A good mathematical notation is in my opinion a necessity when solving mathematical problems. It allows to capture and communicate mathematical reasoning in a concise, efficient and unambiguous way. Anybody doubting this should just try to read old mathematical texts from before the time when modern mathematical notation was common. Mathematical historians usually quote the old masters using up a whole book page worth of text and then translate that for us in modern mathematical notation using an equation in one line or so.
Choosing the right notation for the job is also very important. Expressions in a notation should be easy to manipulate, expressions should stay small but the notation should not hide properties of the mathematical objects involved. My dad always gives this example of a bad notation choice: In some schools EE students learn to use + for "or" and "*" for "and" in boolean expressions. This is bad because in boolean algebra "or" distributes over "and" and "and" distributes over "or". But we the chosen notation one would write A (B + C) = A B + A C and A + (B C) = (A + B) (A + C).
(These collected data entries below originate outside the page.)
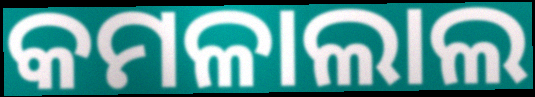
କମଳାଲାଲ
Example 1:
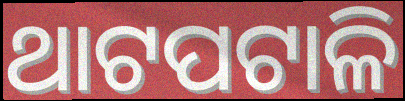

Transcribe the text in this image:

ଥାଟପଟାଳି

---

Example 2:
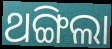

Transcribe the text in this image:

ଥଙ୍ଗିଲା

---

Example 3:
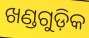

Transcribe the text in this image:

ଖଣ୍ଡଗୁଡ଼ିକ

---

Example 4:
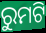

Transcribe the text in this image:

ରୁମଟି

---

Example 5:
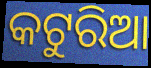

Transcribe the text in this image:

କଟୁରିଆ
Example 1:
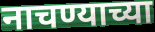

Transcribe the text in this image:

नाचण्याच्या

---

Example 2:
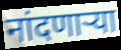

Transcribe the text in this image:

नांदणाऱ्या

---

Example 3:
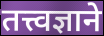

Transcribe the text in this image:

तत्त्वज्ञाने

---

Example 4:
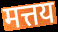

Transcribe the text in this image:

मत्तय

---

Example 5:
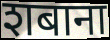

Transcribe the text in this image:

शबाना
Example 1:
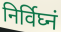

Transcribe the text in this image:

निर्विघ्नं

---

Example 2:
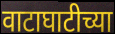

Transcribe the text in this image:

वाटाघाटीच्या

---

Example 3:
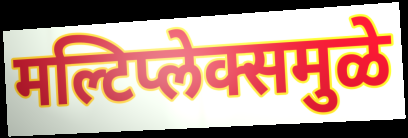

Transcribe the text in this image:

मल्टिप्लेक्समुळे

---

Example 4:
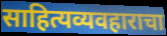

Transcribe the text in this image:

साहित्यव्यवहाराचा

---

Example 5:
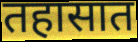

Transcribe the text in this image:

तहासात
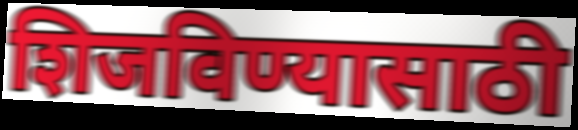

The second one looks unnatural because it doesn't work in integer algebra so students are reluctant to use it for boolean expressions even though it's perfectly fine there.
I tried to make all of this lead to this paper by E.W. Dijkstra where he explains the notational conventions that he used and why. He is one of the first to take notation very seriously and he pushed for corrections to the modern mathematical notation (For example he criticized the familiar use of the classical summation symbol as sloppy and misleading, he repeatedly argued for numbering starting from zero, ...).